Psychedelische anmutende Seventies Musik passt zum Sommer, wie Caprieis und Sonnencreme. Wie gut, dass Okta Logue aus Hessen uns genau diese auf dem Silbertablett servieren. Die Band tourte in den letzten Jahren mit Neil Young und Portugal. The Man durch die USA, auf dem Kosmonaut Festival haben sie ihr kürzlich erschienenes Album Diamonds And Despair im Gepäck. Jetzt muss nur noch das Wetter mitspielen.

LGoony

LGoonys Grape Tape hat für die junge Generation von Rapkonsumenten eine neue Ära eingeleitet. Frei nach dem Motto weniger Doppelreime und mehr Swahh zeigte LGoony mit Aurora allen Hatern wie es zu funktionieren hat. Trippy Sounds, die man wohl am besten mit der Farbe lila assozieren kann. Live ist der Kölner auch wie von einem anderen Planeten, wir haben das bereits überprüft.

Wanda

Wanda spalten die Nation – Die einen sind fast manisch besessen von den Wienern, die anderen können nur noch mit den Augen rollen. Fakt ist, wer die Band einmal live gesehen hat wird so schnell nicht mehr von neuen Ohrwürmern retten können. Ein billiges Amore sparen wir uns jetzt mal, aber das sollte man sich dennoch auf keinen Fall entgehen lassen. Für uns sind Wanda eine der besten Livebands des vergangenen Jahres.

Cosmo Gang

Eine Sache, die wir am Kosmonaut Festival besonders schätzen, ist das abwechslungsreiche Line-Up.

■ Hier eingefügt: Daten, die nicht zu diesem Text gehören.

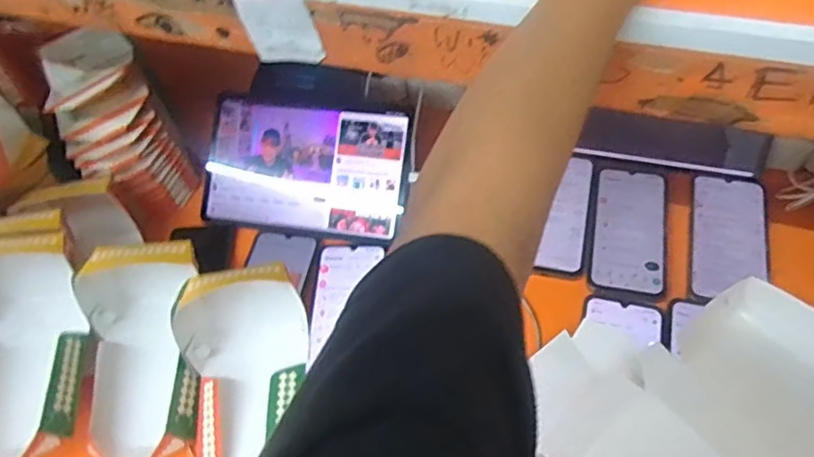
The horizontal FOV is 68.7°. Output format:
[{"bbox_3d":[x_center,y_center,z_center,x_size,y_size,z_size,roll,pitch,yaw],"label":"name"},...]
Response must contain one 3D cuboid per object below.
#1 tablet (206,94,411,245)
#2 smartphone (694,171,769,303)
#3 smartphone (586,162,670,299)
[{"bbox_3d":[-0.122,-0.072,0.715,0.248,0.009,0.158,6,87,10],"label":"tablet"},{"bbox_3d":[0.357,0.006,0.658,0.076,0.011,0.165,9,57,12],"label":"smartphone"},{"bbox_3d":[0.253,-0.002,0.679,0.085,0.006,0.177,7,56,10],"label":"smartphone"}]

Neben Headlinern und Indie Darlings, sind auch genügend Rap Acts vertreten. Die Cosmo Gang darf, ja muss man fast als Kosmonaut Residents bezeichnen. Schnallt euch an, ihr werdet eine knappe Stunde in andere Sphären katapultieren und das mit Überschallgeschwindigkeit.

Die Nerven

Unsere Darlings aus Stuttgart, die Solo auf so vielen verschiedenen Pfaden wandern, dass selbst wir das nicht mehr ganz überblicken können. Die Feuilleton Lieblinge werden uns mit ziemlicher Sicherheit die volle Dröhnung Noise zum Besten geben. Pogo für die ganze Familie!

Juicy Gay

Erst neulich haben wir Juicy Gay als Support von LGoony in Heidelberg gesehen und es war direkt um uns geschehen. Seine Musik lässt sich schwer in eine Schublade stecken, bewegt sich irgendwo zwischen Sozial- und Szenekritik gepaart mit ganz viel Swahh. Musik ist Haram, WKM$N$HG und Sace Sace sind mindestens Nr. 1 Hits und wir können es kaum erwarten den jungen Rapper beim Kosmonaut Festival zu zelebrieren.

Frittenbude

Achja Frittenbude. Eine Band, die unsere frühe Jugend in vielen schönen Momenten musikalisch untermalt hat. Umso mehr freuen wir uns, unseren liebsten Bayern Export endlich mal wieder live zu erleben.